A reação das forças de segurança estadunidenses à tentativa de Golpe no Capitólio não deixa dúvida quanto ao privilégio branco. Até o presidente eleito Joe Biden reconheceu que os integrantes do movimento Black Lives Matter não teriam, de forma alguma, o mesmo tratamento. Se grupos não brancos tivessem realizado feito semelhante teríamos visto um grande massacre no Congresso dos EUA. Gonzalez não tinha dúvida dessa forte hierarquia racial em todo o continente, tampouco do privilégio de ser branco e do ônus de ser não branco em sociedades racializadas. Não posso deixar de registrar que Gonzalez, ao lado de Abdias do Nascimento e Elisa Larkin, foi ao ato inaugural do Movimento Negro contra a discriminação racial em 1978, nas escadarias do Theatro Municipal de São Paulo. Na formação desse protesto estava a politização do assassinato do jovem feirante Robson Silveira, que morreu sob tortura em Guaianazes, bairro periférico da zona leste de São Paulo. A batalha contra a violência policial foi tema recorrente na produção de Gonzalez, destaco dois deles: O terror nosso de cada dia, publicado em 1987, no Jornal Raça e Classe, e Mulher negra, essa quilombola. Neste, diz Gonzalez: “Por aí dá para entender porque o primeiro passo que a mulher negra dá, em termos de conscientização, tem a ver com a luta contra o racismo, posto que, não só ela, mas seus filhos, irmãos e parentes, companheiros, amigos e conhecidos dele são vítimas”. Essa passagem não deixa dúvidas do quão relevante é o tema da violência racial para a construção da solidariedade entre homens e mulheres negras na luta contra o racismo.
A autora abordou, em mais de um texto, a ideia de que a superação do mito da democracia racial é uma condição necessária não apenas para o combate ao racismo, mas também para o estabelecimento da verdadeira democracia (política) no país. Quase trinta anos depois de sua morte e enquanto atravessamos um governo que deliberadamente deslegitima pautas raciais e de gênero e cerceia o ativismo político, como agir de modo efetivo sob luz do legado de Lélia?

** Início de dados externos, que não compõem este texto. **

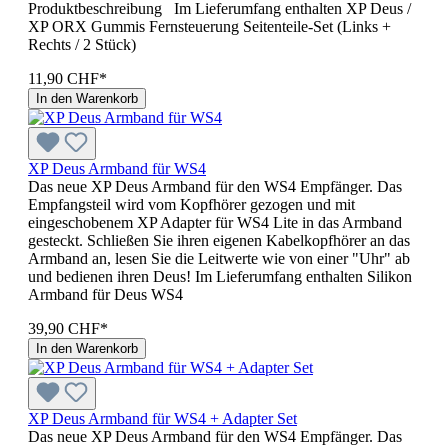
Produktbeschreibung Im Lieferumfang enthalten XP Deus /
XP ORX Gummis Fernsteuerung Seitenteile-Set (Links +
Rechts / 2 Stück)
11,90 CHF*
In den Warenkorb
XP Deus Armband für WS4
Das neue XP Deus Armband für den WS4 Empfänger. Das
Empfangsteil wird vom Kopfhörer gezogen und mit
eingeschobenem XP Adapter für WS4 Lite in das Armband
gesteckt. Schließen Sie ihren eigenen Kabelkopfhörer an das
Armband an, lesen Sie die Leitwerte wie von einer "Uhr" ab
und bedienen ihren Deus! Im Lieferumfang enthalten Silikon
Armband für Deus WS4
39,90 CHF*
In den Warenkorb
XP Deus Armband für WS4 + Adapter Set
Das neue XP Deus Armband für den WS4 Empfänger. Das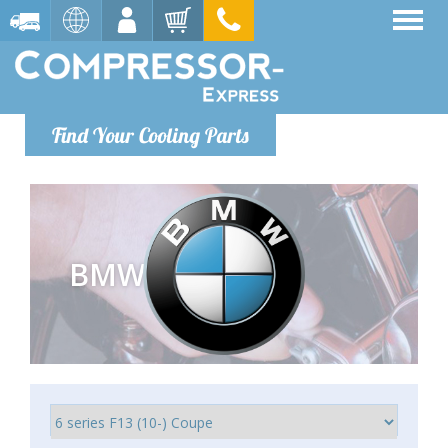
Find Your Cooling Parts
BMW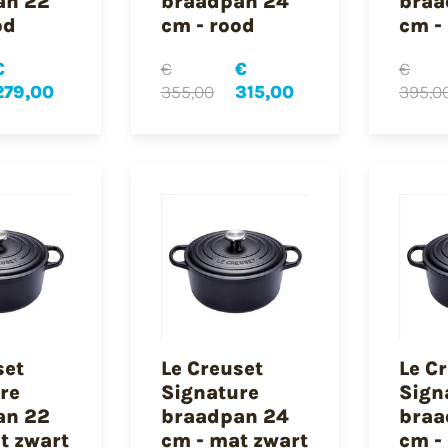
an 22
braadpan 24
braa
od
cm - rood
cm -
€
€
€
€
279,00
355,00
315,00
395,0
set
Le Creuset
Le C
re
Signature
Sign
an 22
braadpan 24
braa
t zwart
cm - mat zwart
cm -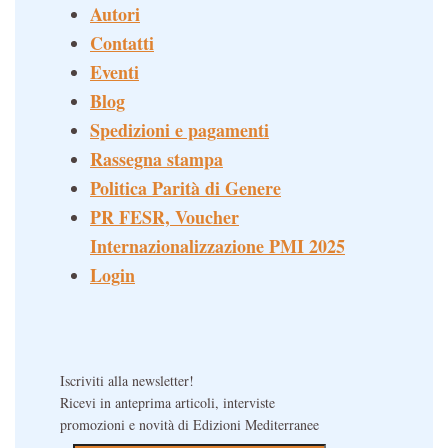
Autori
Contatti
Eventi
Blog
Spedizioni e pagamenti
Rassegna stampa
Politica Parità di Genere
PR FESR, Voucher
Internazionalizzazione PMI 2025
Login
Iscriviti alla newsletter!
Ricevi in anteprima articoli, interviste
promozioni e novità di Edizioni Mediterranee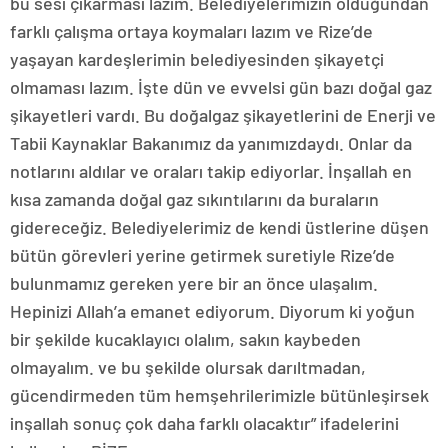
bu sesi çıkarması lazım. Belediyelerimizin olduğundan
farklı çalışma ortaya koymaları lazım ve Rize’de
yaşayan kardeşlerimin belediyesinden şikayetçi
olmaması lazım. İşte dün ve evvelsi gün bazı doğal gaz
şikayetleri vardı. Bu doğalgaz şikayetlerini de Enerji ve
Tabii Kaynaklar Bakanımız da yanımızdaydı. Onlar da
notlarını aldılar ve oraları takip ediyorlar. İnşallah en
kısa zamanda doğal gaz sıkıntılarını da buraların
gidereceğiz. Belediyelerimiz de kendi üstlerine düşen
bütün görevleri yerine getirmek suretiyle Rize’de
bulunmamız gereken yere bir an önce ulaşalım.
Hepinizi Allah’a emanet ediyorum. Diyorum ki yoğun
bir şekilde kucaklayıcı olalım, sakın kaybeden
olmayalım. ve bu şekilde olursak darıltmadan,
gücendirmeden tüm hemşehrilerimizle bütünleşirsek
inşallah sonuç çok daha farklı olacaktır” ifadelerini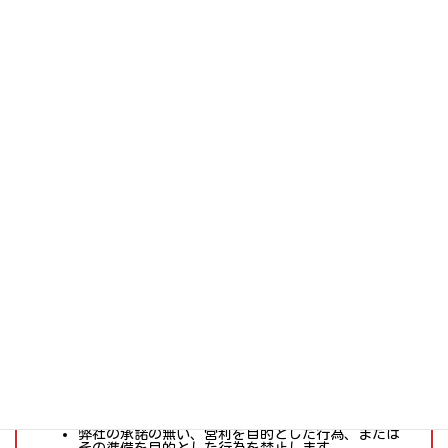
ご来店が難しい方には通信買取がオススメ！
箱に詰めて送るだけ！
自宅にいながらアキバ価格で売却可能！
送料無料サービスもあり！
※条件あり
注意事項
当サイトのご利用について
弊社の承諾の無い、営利を目的とした行為、または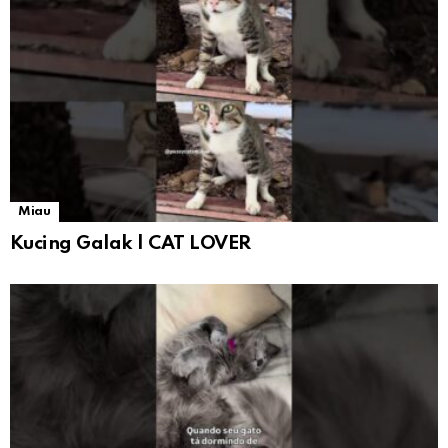
Miau
Kucing Galak | CAT LOVER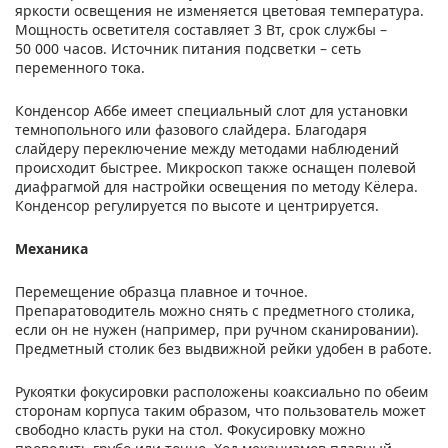
яркости освещения не изменяется цветовая температура.
Мощность осветителя составляет 3 Вт, срок службы –
50 000 часов. Источник питания подсветки – сеть
переменного тока.
Конденсор Аббе имеет специальный слот для установки
темнопольного или фазового слайдера. Благодаря
слайдеру переключение между методами наблюдений
происходит быстрее. Микроскоп также оснащен полевой
диафрагмой для настройки освещения по методу Кёлера.
Конденсор регулируется по высоте и центрируется.
Механика
Перемещение образца плавное и точное.
Препаратоводитель можно снять с предметного столика,
если он не нужен (например, при ручном сканировании).
Предметный столик без выдвижной рейки удобен в работе.
Рукоятки фокусировки расположены коаксиально по обеим
сторонам корпуса таким образом, что пользователь может
свободно класть руки на стол. Фокусировку можно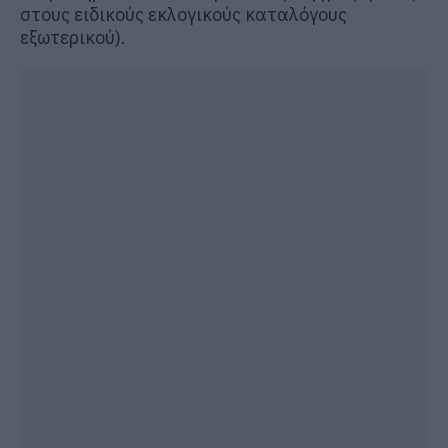
στους ειδικούς εκλογικούς καταλόγους
εξωτερικού).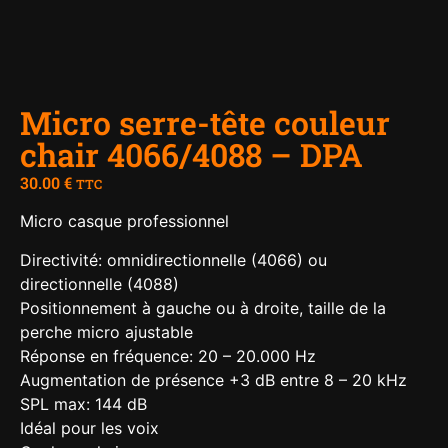
Micro serre-tête couleur
chair 4066/4088 – DPA
30.00
€
TTC
Micro casque professionnel
Directivité: omnidirectionnelle (4066) ou
directionnelle (4088)
Positionnement à gauche ou à droite, taille de la
perche micro ajustable
Réponse en fréquence: 20 – 20.000 Hz
Augmentation de présence +3 dB entre 8 – 20 kHz
SPL max: 144 dB
Idéal pour les voix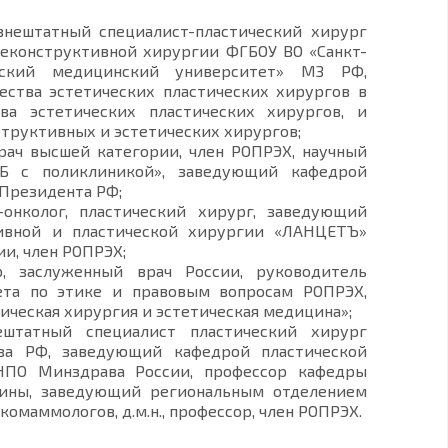
нештатный специалист-пластический хирург
 реконструктивной хирургии ФГБОУ ВО «Санкт-
ческий медицинский университет» МЗ РФ,
ства эстетических пластических хирургов в
ва эстетических пластических хирургов, и
труктивных и эстетических хирургов;
врач высшей категории, член РОПРЭХ, научный
КБ с поликлиникой», заведующий кафедрой
Президента РФ;
-онколог, пластический хирург, заведующий
ивной и пластической хирургии «ЛАНЦЕТЪ»
и, член РОПРЭХ;
р, заслуженный врач России, руководитель
ета по этике и правовым вопросам РОПРЭХ,
ическая хирургия и эстетическая медицина»;
татный специалист пластический хирург
ва РФ, заведующий кафедрой пластической
ПО Минздрава России, профессор кафедры
цины, заведующий региональным отделением
комаммологов, д.м.н., профессор, член РОПРЭХ.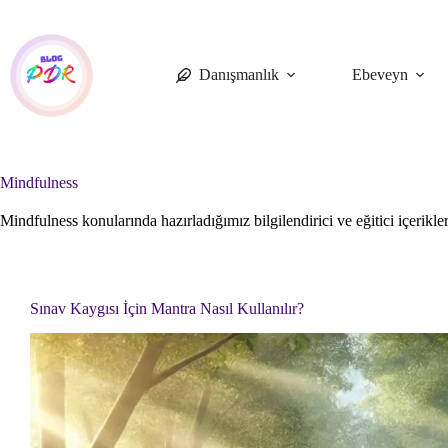
Skip
to
content
Danışmanlık
Ebeveyn
Mindfulness
Mindfulness konularında hazırladığımız bilgilendirici ve eğitici içerikle
Sınav Kaygısı İçin Mantra Nasıl Kullanılır?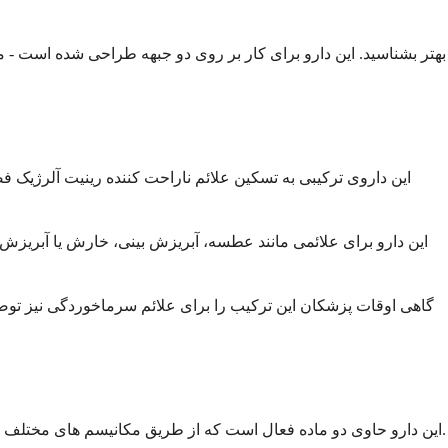
این داروی ترکیبی به تسکین علائم ناراحت کننده رینیت آلرژیک فص
این دارو برای علائمی مانند عطسه، آبریزش بینی، خارش یا آبریزش 
گاهی اوقات پزشکان این ترکیب را برای علائم سرماخوردگی نیز توصی
این دارو حاوی دو ماده فعال است که از طریق مکانیسم های مختلف برای هدف قرار دادن علائم شما عمل می کنند. آن را به عنوان یک رویکرد تیمی در نظر بگیرید که در آن هر جزء یک کار خاص را انجام می دهد.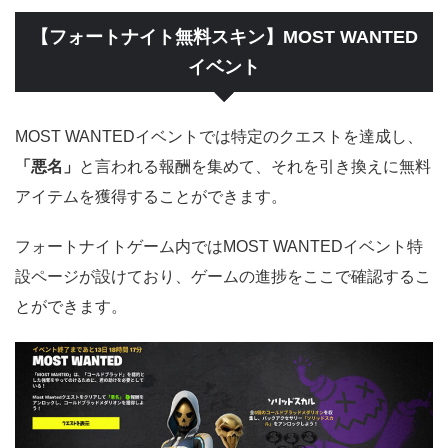
【フォートナイト無料スキン】MOST WANTED
イベント
MOST WANTEDイベントでは特定のクエストを達成し、
「悪名」
と言われる報酬を集めて、それを引き換えに無料
アイテムを獲得することができます。
フォートナイトゲーム内ではMOST WANTEDイベント特
設ページが設けており、ゲームの進捗をここで確認するこ
とができます。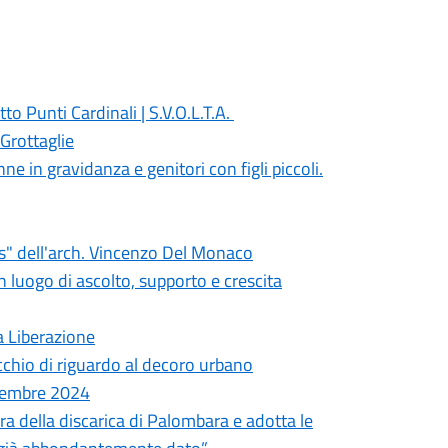
to Punti Cardinali | S.V.O.L.T.A.
Grottaglie
ne in gravidanza e genitori con figli piccoli.
s" dell'arch. Vincenzo Del Monaco
n luogo di ascolto, supporto e crescita
a Liberazione
cchio di riguardo al decoro urbano
ovembre 2024
ura della discarica di Palombara e adotta le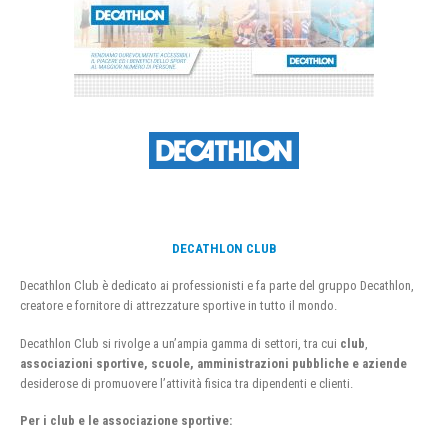
DECATHLON CLUB
Decathlon Club è dedicato ai professionisti e fa parte del gruppo Decathlon,
creatore e fornitore di attrezzature sportive in tutto il mondo.
Decathlon Club si rivolge a un’ampia gamma di settori, tra cui
club
,
associazioni sportive, scuole, amministrazioni pubbliche e aziende
desiderose di promuovere l’attività fisica tra dipendenti e clienti.
Per i club e le associazione sportive: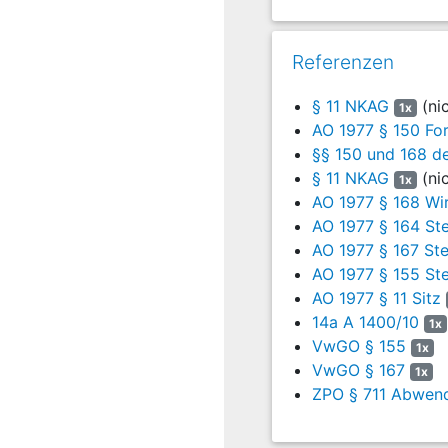
10
Die Beklagte beantr
11
die Klage abzuw
Referenzen
12
Sie beanstandet, d
§ 11 NKAG
(ni
1x
vorgesehenen amtl
AO 1977 § 150 For
gleichwohl durchgeführt
§§ 150 und 168 
Wirkung habe die von ih
§ 11 NKAG
(ni
1x
13
Wegen der weitere
AO 1977 § 168 Wi
Verwaltungsvorgän
AO 1977 § 164 St
Entscheidungsgrü
AO 1977 § 167 St
AO 1977 § 155 St
14
Die Klage ist unzul
AO 1977 § 11 Sitz
15
Nach § 10 Abs. 2
14a A 1400/10
1x
(Spielgerätesteuer
VwGO § 155
1x
Steuererklärung als St
VwGO § 167
1x
der Steueranmeldung ge
ZPO § 711 Abwen
wird ein separater Steu
Nds. Kommunalabgaben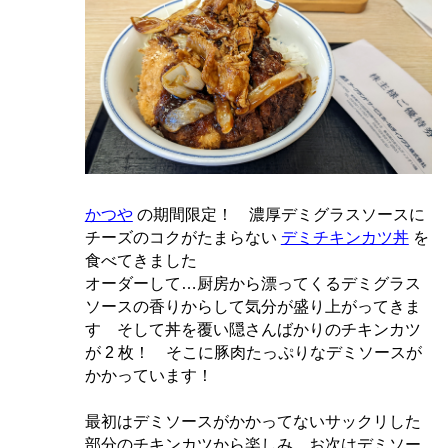
かつや
の期間限定！ 濃厚デミグラスソースに
チーズのコクがたまらない
デミチキンカツ丼
を
食べてきました
オーダーして…厨房から漂ってくるデミグラス
ソースの香りからして気分が盛り上がってきま
す そして丼を覆い隠さんばかりのチキンカツ
が 2 枚！ そこに豚肉たっぷりなデミソースが
かかっています！
最初はデミソースがかかってないサックリした
部分のチキンカツから楽しみ…お次はデミソー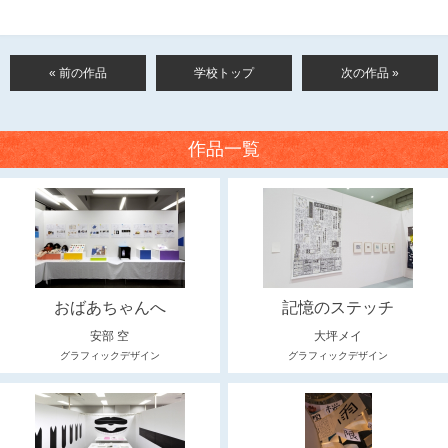
« 前の作品
学校トップ
次の作品 »
作品一覧
おばあちゃんへ
記憶のステッチ
安部 空
大坪メイ
グラフィックデザイン
グラフィックデザイン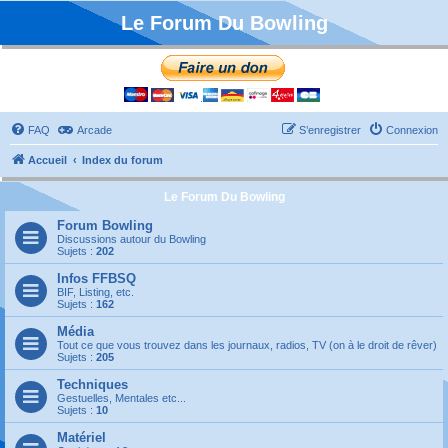
Le Forum Du Bowling
FAQ
Arcade
S’enregistrer
Connexion
Accueil
Index du forum
Le Forum Du Bowling
Forum Bowling
Discussions autour du Bowling
Sujets :
202
Infos FFBSQ
BIF, Listing, etc.
Sujets :
162
Média
Tout ce que vous trouvez dans les journaux, radios, TV (on à le droit de rêver)
Sujets :
205
Techniques
Gestuelles, Mentales etc...
Sujets :
10
Matériel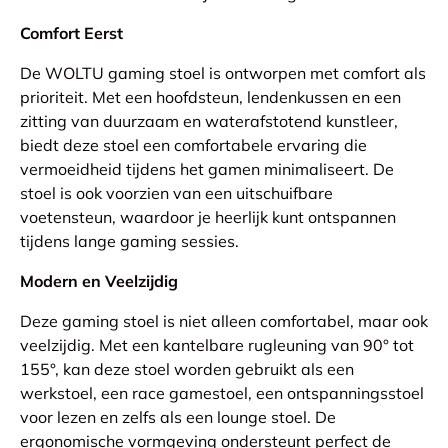
Comfort Eerst
De WOLTU gaming stoel is ontworpen met comfort als
prioriteit. Met een hoofdsteun, lendenkussen en een
zitting van duurzaam en waterafstotend kunstleer,
biedt deze stoel een comfortabele ervaring die
vermoeidheid tijdens het gamen minimaliseert. De
stoel is ook voorzien van een uitschuifbare
voetensteun, waardoor je heerlijk kunt ontspannen
tijdens lange gaming sessies.
Modern en Veelzijdig
Deze gaming stoel is niet alleen comfortabel, maar ook
veelzijdig. Met een kantelbare rugleuning van 90° tot
155°, kan deze stoel worden gebruikt als een
werkstoel, een race gamestoel, een ontspanningsstoel
voor lezen en zelfs als een lounge stoel. De
ergonomische vormgeving ondersteunt perfect de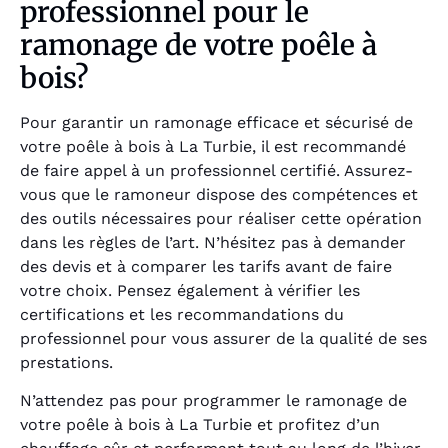
professionnel pour le
ramonage de votre poêle à
bois?
Pour garantir un ramonage efficace et sécurisé de
votre poêle à bois à La Turbie, il est recommandé
de faire appel à un professionnel certifié. Assurez-
vous que le ramoneur dispose des compétences et
des outils nécessaires pour réaliser cette opération
dans les règles de l’art. N’hésitez pas à demander
des devis et à comparer les tarifs avant de faire
votre choix. Pensez également à vérifier les
certifications et les recommandations du
professionnel pour vous assurer de la qualité de ses
prestations.
N’attendez pas pour programmer le ramonage de
votre poêle à bois à La Turbie et profitez d’un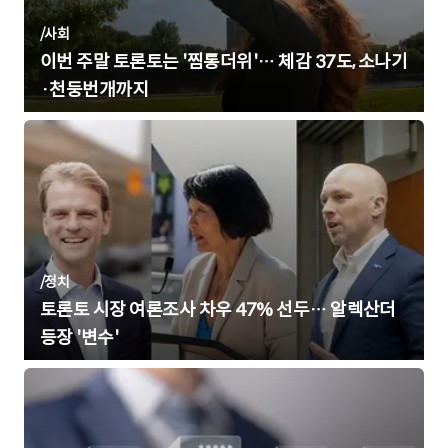
/
사회
이번 주말 토론토는 '찜통더위'… 체감 37도, 소나기
·천둥번개까지
/
정치
토론토 시장 여론조사 차우 47% 선두… 알렉산더
등장 '변수'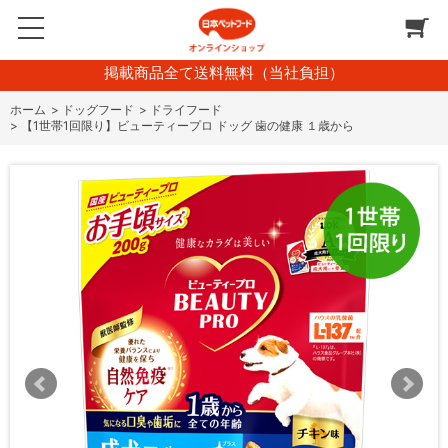
掲載商品全て送料無料（当社負担）
ホーム
>
ドッグフード
>
ドライフード
>
【1世帯1回限り】ビューティープロ ドッグ 歯の健康 １歳から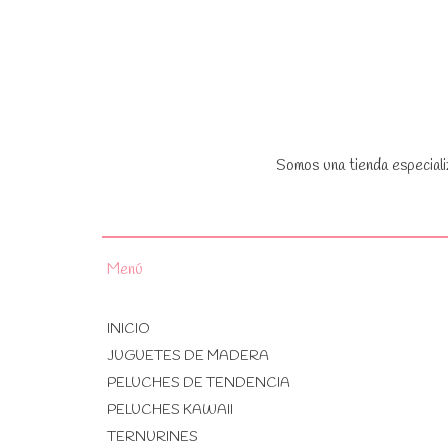
Somos una tienda especiali
Menú
INICIO
JUGUETES DE MADERA
PELUCHES DE TENDENCIA
PELUCHES KAWAII
TERNURINES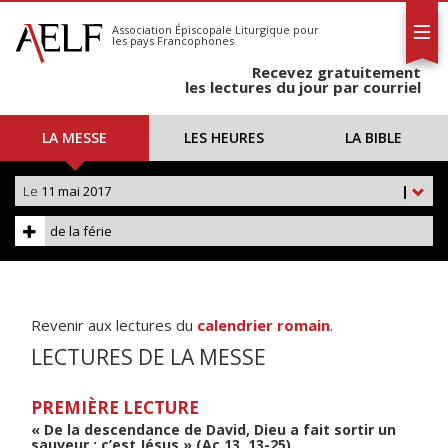
L'AELF
S'abonner
Association Épiscopale Liturgique
pour
les pays Francophones
Calendrier
Recevez gratuitement
Contact
les lectures du jour par courriel
LA MESSE
LES HEURES
LA BIBLE
Le
11 mai 2017
|
de la férie
Revenir aux lectures du
calendrier romain
.
LECTURES DE LA MESSE
PREMIÈRE LECTURE
« De la descendance de David, Dieu a fait sortir un
sauveur : c’est Jésus » (Ac 13, 13-25)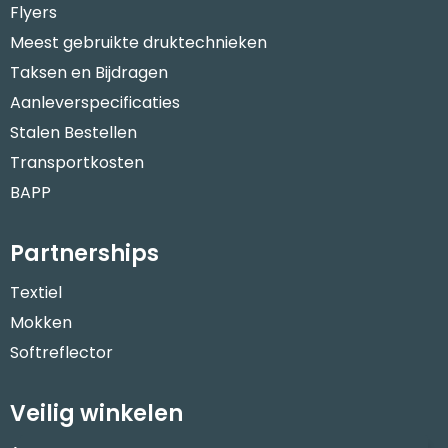
Flyers
Meest gebruikte druktechnieken
Taksen en Bijdragen
Aanleverspecificaties
Stalen Bestellen
Transportkosten
BAPP
Partnerships
Textiel
Mokken
Softreflector
Veilig winkelen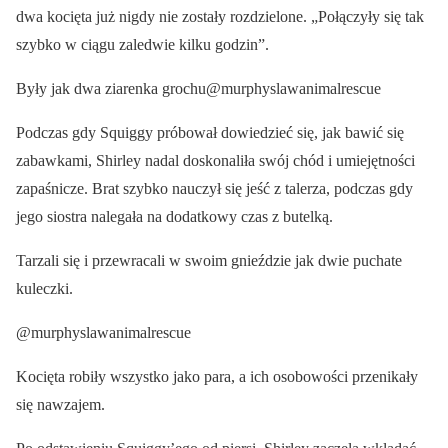
dwa kocięta już nigdy nie zostały rozdzielone. „Połączyły się tak
szybko w ciągu zaledwie kilku godzin”.
Były jak dwa ziarenka grochu@murphyslawanimalrescue
Podczas gdy Squiggy próbował dowiedzieć się, jak bawić się
zabawkami, Shirley nadal doskonaliła swój chód i umiejętności
zapaśnicze. Brat szybko nauczył się jeść z talerza, podczas gdy
jego siostra nalegała na dodatkowy czas z butelką.
Tarzali się i przewracali w swoim gnieździe jak dwie puchate
kuleczki.
@murphyslawanimalrescue
Kocięta robiły wszystko jako para, a ich osobowości przenikały
się nawzajem.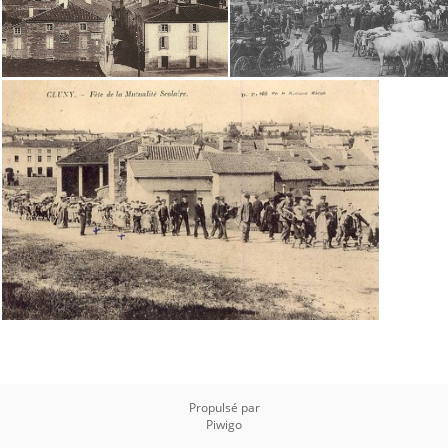
Propulsé par
Piwigo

Exatamente, Gonzalez defendeu de forma intransigente a democracia política e o enfrentamento do racismo como duas dimensões interdependentes. Ela esteve diretamente envolvida nas movimentações extraparlamentares que deram subsídios à construção do texto constitucional. Mas Gonzalez defendia que para a efetivação da democracia era preciso mais do que normas e mecanismos institucionais; seriam também necessárias mudanças na cultura da sociedade. Ou seja, não bastava a democracia formalista com as regras do jogo democrático funcionando, um passo adiante era fundamental: que os direitos humanos fossem um valor primordial, que existisse apreço às liberdades civis, uma defesa intransigente à igualdade, e a negação de hierarquizações sociais. Tais valores exigiriam o enfrentamento ao racismo. Não à toa sua atuação nunca foi exclusivamente institucionalista, tampouco foi totalmente autonomista, ou desprovida de diálogo e interação com as instituições do Estado. E esse legado democrático, a meu ver, é o interessante na vida e obra da autora: para uma democracia efetiva, e não apenas formal, há que se construir práticas e valores no cotidiano, nas bases, nas periferias, na vida diárias das mulheres, no enfrentamento direto ao racismo. Lélia Gonzalez e sua geração lutaram para que tivéssemos aparatos jurídico-legais para o combate ao racismo e ao sexismo. Trinta anos depois avançamos muito na efetivação desses mecanismos e legislações. No atual governo, vemos uma política de destruição dessas conquistas, bem como a sua deslegitimação. Cabe à nossa geração, à luz desse legado, defender essa herança democrática e efetivá-la na prática. Não será nada fácil; mas na época de Gonzalez também não foi.